• ACTION ITEM
Give the number of lines in the entries that contain "LIST". State only the count.

-- Opening Marker --

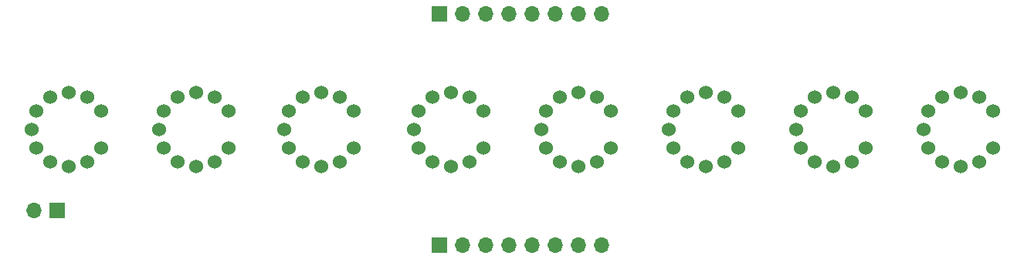
<source format=gts>
%TF.GenerationSoftware,KiCad,Pcbnew,(6.0.2)*%
%TF.CreationDate,2022-05-27T21:50:11+02:00*%
%TF.ProjectId,divergence_meter_top,64697665-7267-4656-9e63-655f6d657465,rev?*%
%TF.SameCoordinates,Original*%
%TF.FileFunction,Soldermask,Top*%
%TF.FilePolarity,Negative*%
%FSLAX46Y46*%
G04 Gerber Fmt 4.6, Leading zero omitted, Abs format (unit mm)*
G04 Created by KiCad (PCBNEW (6.0.2)) date 2022-05-27 21:50:11*
%MOMM*%
%LPD*%
G01*
G04 APERTURE LIST*
%ADD10C,1.524000*%
%ADD11R,1.700000X1.700000*%
%ADD12O,1.700000X1.700000*%
G04 APERTURE END LIST*
D10*
%TO.C,itr7*%
X188976000Y-105918000D03*
X187452000Y-104394000D03*
X185420000Y-103886000D03*
X183388000Y-104394000D03*
X181864000Y-105918000D03*
X181356000Y-107950000D03*
X181864000Y-109982000D03*
X183388000Y-111506000D03*
X185420000Y-112014000D03*
X187452000Y-111506000D03*
X188976000Y-109982000D03*
%TD*%
%TO.C,itr6*%
X175006000Y-105918000D03*
X173482000Y-104394000D03*
X171450000Y-103886000D03*
X169418000Y-104394000D03*
X167894000Y-105918000D03*
X167386000Y-107950000D03*
X167894000Y-109982000D03*
X169418000Y-111506000D03*
X171450000Y-112014000D03*
X173482000Y-111506000D03*
X175006000Y-109982000D03*
%TD*%
%TO.C,itr2*%
X119126000Y-105918000D03*
X117602000Y-104394000D03*
X115570000Y-103886000D03*
X113538000Y-104394000D03*
X112014000Y-105918000D03*
X111506000Y-107950000D03*
X112014000Y-109982000D03*
X113538000Y-111506000D03*
X115570000Y-112014000D03*
X117602000Y-111506000D03*
X119126000Y-109982000D03*
%TD*%
%TO.C,itr3*%
X132842000Y-105918000D03*
X131318000Y-104394000D03*
X129286000Y-103886000D03*
X127254000Y-104394000D03*
X125730000Y-105918000D03*
X125222000Y-107950000D03*
X125730000Y-109982000D03*
X127254000Y-111506000D03*
X129286000Y-112014000D03*
X131318000Y-111506000D03*
X132842000Y-109982000D03*
%TD*%
%TO.C,itr8*%
X202946000Y-105918000D03*
X201422000Y-104394000D03*
X199390000Y-103886000D03*
X197358000Y-104394000D03*
X195834000Y-105918000D03*
X195326000Y-107950000D03*
X195834000Y-109982000D03*
X197358000Y-111506000D03*
X199390000Y-112014000D03*
X201422000Y-111506000D03*
X202946000Y-109982000D03*
%TD*%
%TO.C,itr4*%
X147066000Y-105918000D03*
X145542000Y-104394000D03*
X143510000Y-103886000D03*
X141478000Y-104394000D03*
X139954000Y-105918000D03*
X139446000Y-107950000D03*
X139954000Y-109982000D03*
X141478000Y-111506000D03*
X143510000Y-112014000D03*
X145542000Y-111506000D03*
X147066000Y-109982000D03*
%TD*%
%TO.C,itr1*%
X105156000Y-105918000D03*
X103632000Y-104394000D03*
X101600000Y-103886000D03*
X99568000Y-104394000D03*
X98044000Y-105918000D03*
X97536000Y-107950000D03*
X98044000Y-109982000D03*
X99568000Y-111506000D03*
X101600000Y-112014000D03*
X103632000Y-111506000D03*
X105156000Y-109982000D03*
%TD*%
%TO.C,itr5*%
X161036000Y-105918000D03*
X159512000Y-104394000D03*
X157480000Y-103886000D03*
X155448000Y-104394000D03*
X153924000Y-105918000D03*
X153416000Y-107950000D03*
X153924000Y-109982000D03*
X155448000Y-111506000D03*
X157480000Y-112014000D03*
X159512000Y-111506000D03*
X161036000Y-109982000D03*
%TD*%
D11*
%TO.C,JP1*%
X100330000Y-116840000D03*
D12*
X97790000Y-116840000D03*
%TD*%
D11*
%TO.C,JG1*%
X142240000Y-120650000D03*
D12*
X144780000Y-120650000D03*
X147320000Y-120650000D03*
X149860000Y-120650000D03*
X152400000Y-120650000D03*
X154940000Y-120650000D03*
X157480000Y-120650000D03*
X160020000Y-120650000D03*
%TD*%
D11*
%TO.C,JS1*%
X142240000Y-95250000D03*
D12*
X144780000Y-95250000D03*
X147320000Y-95250000D03*
X149860000Y-95250000D03*
X152400000Y-95250000D03*
X154940000Y-95250000D03*
X157480000Y-95250000D03*
X160020000Y-95250000D03*
%TD*%
M02*

</source>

-- Closing Marker --

• TASK RESULT
2